Universal cover of the Hawaiian earring

Question

Let $H$ be the Hawaiian earring, i.e. it is the union of circles $S_n$ with centre $(1/n, 0)$ and radius $1/n$. By a universal cover I mean a covering $p\colon X\to H$ (with $X$ connected) such that for any other covering $p'\colon X'\to H$, there is a map $f\colon X\to X'$ such that $p'\circ f = p$. How do I show that a universal cover doesn't exist?

$H$ is connected, path connected but not semilocally simply connected, so there can't be a simply connected universal cover.

What I tried : mimicking the answer here.

We have a covering projection $p_n\colon \mathbb{R}^n\times H\to H$ given by shrinking $H$ and wrapping the $\mathbb{R}$s around the first $n$ circles. We also have a "projection" map $\pi_n\colon H\to S_n$ given by mapping $S_n$ to $S_n$ and other circles to the origin.
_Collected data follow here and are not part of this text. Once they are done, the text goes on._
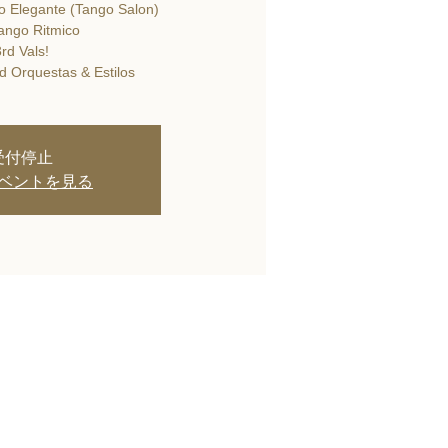
o Elegante (Tango Salon)
ango Ritmico
rd Vals!
d Orquestas & Estilos
受付停止
ベントを見る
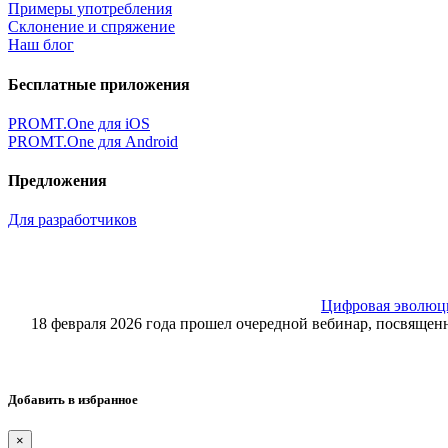
Примеры употребления
Склонение и спряжение
Наш блог
Бесплатные приложения
PROMT.One для iOS
PROMT.One для Android
Предложения
Для разработчиков
Цифровая эволюция
18 февраля 2026 года прошел очередной вебинар, посвящ
Добавить в избранное
×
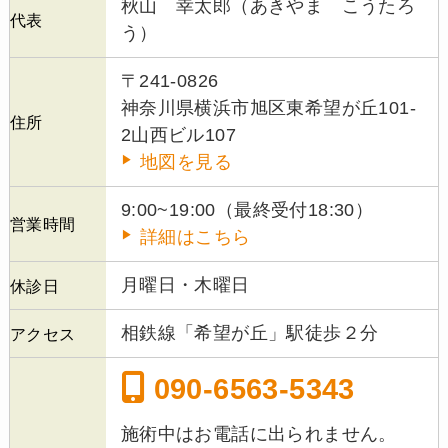
秋山 幸太郎（あきやま こうたろ
代表
う）
〒241-0826
神奈川県横浜市旭区東希望が丘101-
住所
2山西ビル107
地図を見る
9:00~19:00（最終受付18:30）
営業時間
詳細はこちら
月曜日・木曜日
休診日
相鉄線「希望が丘」駅徒歩２分
アクセス
090-6563-5343
施術中はお電話に出られません。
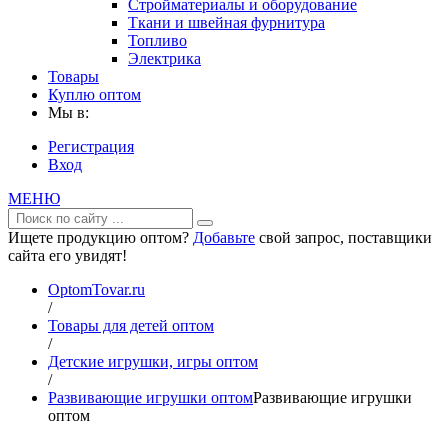
Стройматериалы и оборудование
Ткани и швейная фурнитура
Топливо
Электрика
Товары
Куплю оптом
Мы в:
Регистрация
Вход
МЕНЮ
Ищете продукцию оптом?
Добавьте
свой запрос, поставщики
сайта его увидят!
OptomTovar.ru
/
Товары для детей оптом
/
Детские игрушки, игры оптом
/
Развивающие игрушки оптом
Развивающие игрушки
оптом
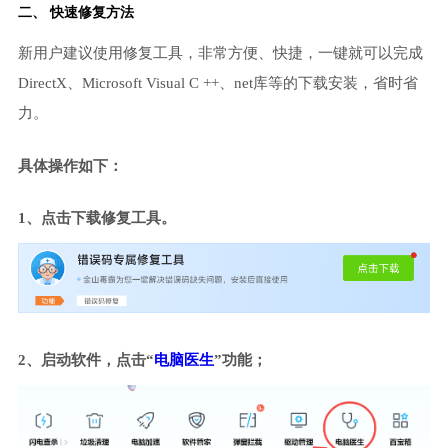
二、 快速修复方法
新用户建议使用修复工具，非常方便、快捷，一键就可以完成
DirectX、Microsoft Visual C ++、net库等的下载安装，省时省
力。
具体操作如下：
1、点击下载修复工具。
2、启动软件，点击“
电脑医生
”功能；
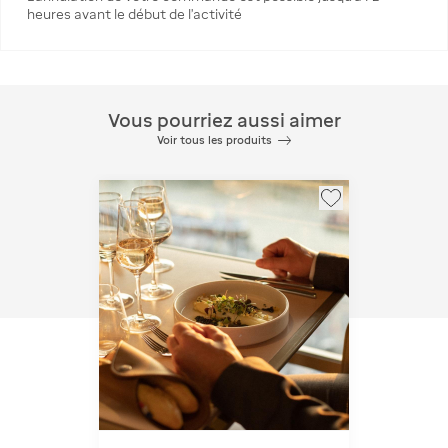
heures avant le début de l’activité
Vous pourriez aussi aimer
Voir tous les produits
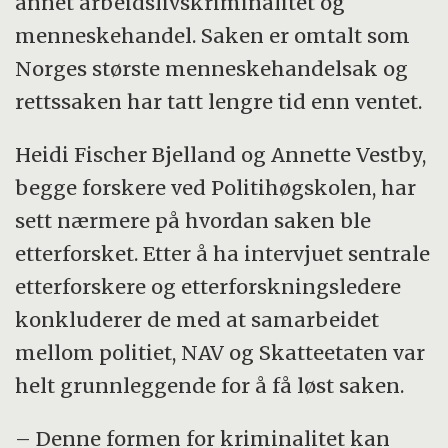
annet arbeidslivskriminalitet og
menneskehandel. Saken er omtalt som
Norges største menneskehandelsak og
rettssaken har tatt lengre tid enn ventet.
Heidi Fischer Bjelland og Annette Vestby,
begge forskere ved Politihøgskolen, har
sett nærmere på hvordan saken ble
etterforsket. Etter å ha intervjuet sentrale
etterforskere og etterforskningsledere
konkluderer de med at samarbeidet
mellom politiet, NAV og Skatteetaten var
helt grunnleggende for å få løst saken.
– Denne formen for kriminalitet kan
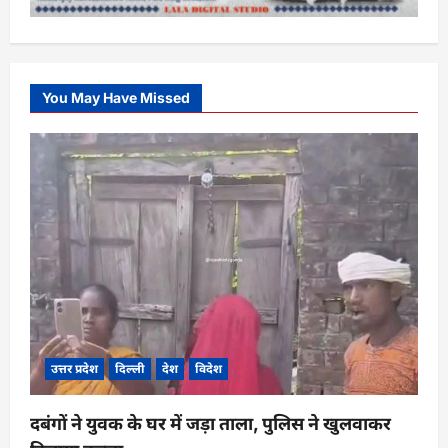
You May Have Missed
उत्तर प्रदेश
दिल्ली
देश
विदेश
दबंगों ने युवक के घर में जड़ा ताला, पुलिस ने खुलवाकर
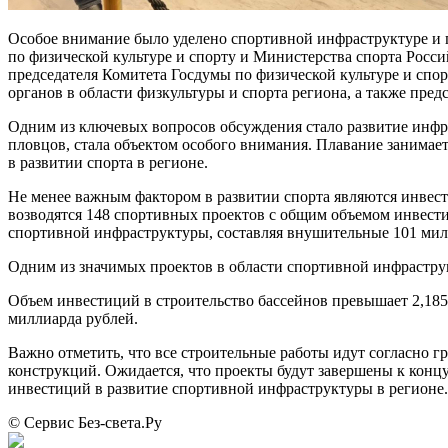
Особое внимание было уделено спортивной инфраструктуре и п
по физической культуре и спорту и Министерства спорта Рос
председателя Комитета Госдумы по физической культуре и спо
органов в области физкультуры и спорта региона, а также пре
Одним из ключевых вопросов обсуждения стало развитие инфра
пловцов, стала объектом особого внимания. Плавание занимае
в развитии спорта в регионе.
Не менее важным фактором в развитии спорта являются инвест
возводятся 148 спортивных проектов с общим объемом инвести
спортивной инфраструктуры, составляя внушительные 101 мил
Одним из значимых проектов в области спортивной инфрастру
Объем инвестиций в строительство бассейнов превышает 2,185
миллиарда рублей.
Важно отметить, что все строительные работы идут согласно г
конструкций. Ожидается, что проекты будут завершены к концу
инвестиций в развитие спортивной инфраструктуры в регионе.
© Сервис Без-света.Ру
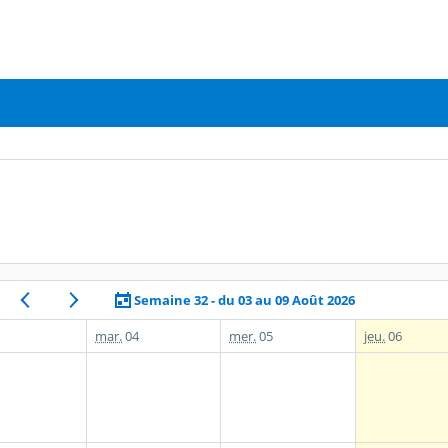
Semaine 32 - du 03 au 09 Août 2026
mar.
04
mer.
05
jeu.
06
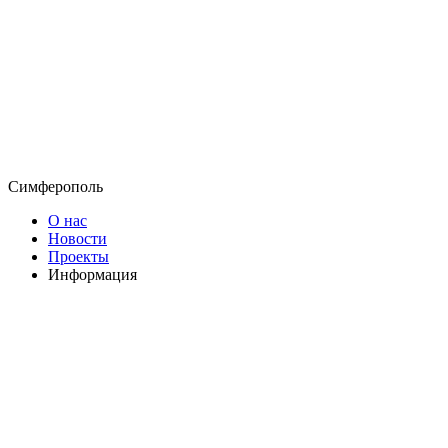
Симферополь
О нас
Новости
Проекты
Информация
Suppose a universal cover $p\colon X\to H$ exists and $\alpha$ is a non trivial loop in $X$. My idea was to take this $\alpha$, push it to $\mathbb{R}^n\times H$ for a sufficiently large $n$, and then go down to $S_n$. I had hoped that pushing down via $\pi_n\circ p$ would give me a non trivial element, while pushing down by first going to $\mathbb{R}^n\times H$ would give me a trivial loop.
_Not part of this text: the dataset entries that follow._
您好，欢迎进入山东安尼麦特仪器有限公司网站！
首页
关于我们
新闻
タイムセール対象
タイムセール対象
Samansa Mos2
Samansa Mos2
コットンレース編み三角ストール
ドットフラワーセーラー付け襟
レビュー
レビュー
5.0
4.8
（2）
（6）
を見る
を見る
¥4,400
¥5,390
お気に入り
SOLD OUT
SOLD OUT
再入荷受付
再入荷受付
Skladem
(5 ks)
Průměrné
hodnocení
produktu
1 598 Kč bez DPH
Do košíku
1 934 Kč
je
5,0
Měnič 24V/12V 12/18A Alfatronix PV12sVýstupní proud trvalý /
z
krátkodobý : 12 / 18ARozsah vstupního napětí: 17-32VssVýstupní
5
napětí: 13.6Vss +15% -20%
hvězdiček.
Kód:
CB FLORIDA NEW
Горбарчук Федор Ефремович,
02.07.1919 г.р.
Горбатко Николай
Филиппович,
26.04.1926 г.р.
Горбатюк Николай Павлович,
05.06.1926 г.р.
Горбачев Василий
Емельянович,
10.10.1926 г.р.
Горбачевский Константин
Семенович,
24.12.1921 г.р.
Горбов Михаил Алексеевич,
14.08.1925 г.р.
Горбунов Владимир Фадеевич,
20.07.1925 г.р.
Well, that didn't work because if $a_i, i=1, 2$ are the generators of the fundamental groups of $S_1, S_2$, then the loop $a_1a_2a_1^{-1}a_2^{-1}$ is trivial in all $S_n$s, but is itself not trivial in $H$. Basically, the intersection of kernels of $\pi_{n*}$ is not trivial.

So, how does one prove that a universal cover doesn't exist? And is there any way to salvage the above?

P.S. I have found a couple of solutions on this site, but they assume that a universal cover is simply connected. Following Spanier, I am not assuming that.